Now let's take his fairy tale a step further: he claimed the "arrowheads" (which Kel may be right are peavey points or something similar... I'll admit I think he has a good suggestion there) were found in a post, If so , he should have depicted them in a post, not a stump.

However, if the tree was even a century old, no one would have made a post out of it. For reasons I posted earlier, posts are made from trees of sapling and sometimes pole size, not saw timber, so even If these were arrow heads, and If they had been inside of a century-old tree (I refuse to entertain the fiction of a 1000-year old red oak (I write SF and fantasy these days, but even I wouldn't try to put that in a story... I might write about a particularly stupid charlatan trying to foist archaeological hoaxes off on the public and the penalties there of...) and IF they has somehow survived being turned into crumbly bits, or maybe just a stain on the wood by the sap. It is still highly improbably anyone would have attempted to turn that tree into a post and if they had, they would have found those points (and possibly broken saw teeth or turning bits on them) while turning it into a post. Have I cover the possibilities? maybe.

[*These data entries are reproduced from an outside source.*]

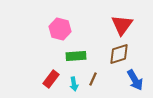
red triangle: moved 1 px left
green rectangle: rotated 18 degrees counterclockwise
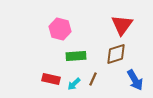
brown diamond: moved 3 px left
red rectangle: rotated 66 degrees clockwise
cyan arrow: rotated 56 degrees clockwise
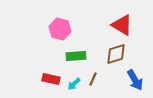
red triangle: rotated 35 degrees counterclockwise
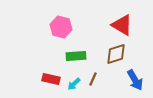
pink hexagon: moved 1 px right, 2 px up
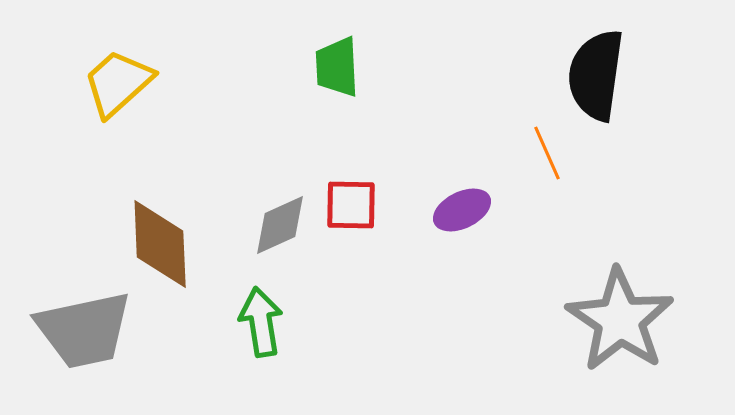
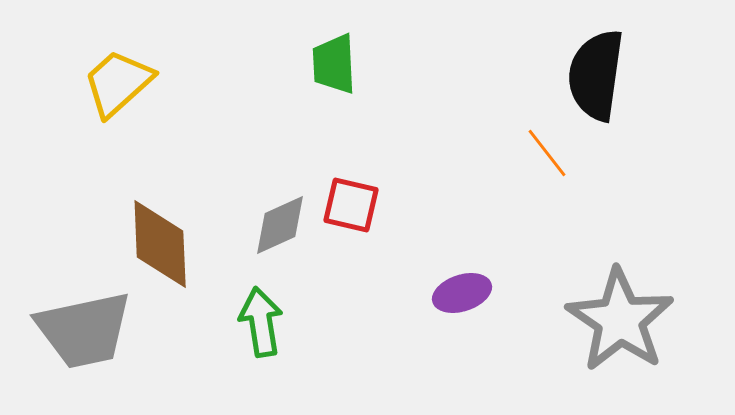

Why does this... person of dubious wisdom... keep bringing up items that could not possibly have survived the conditions he postulates. Want to fake a Roman site? Find some pot sherds of a distinctive Roman type and scatter them around a stone with a Latin inscription... maybe just a date... but swords in sea water for 1800 years or supposed arrowheads in a 1000 year old tree?

Sorry, no it's just too obvious a lie. in fact anything Pulitzer sdays from now on I will have to assume is blatantly false. Even if he makies a statement I know to be true (like my own name) I'm going to doubt without valid corroboration from someone who is not incapable making a true statement.

I hope this statement is actionable enough because I would love to see him have to prove me wrong in court.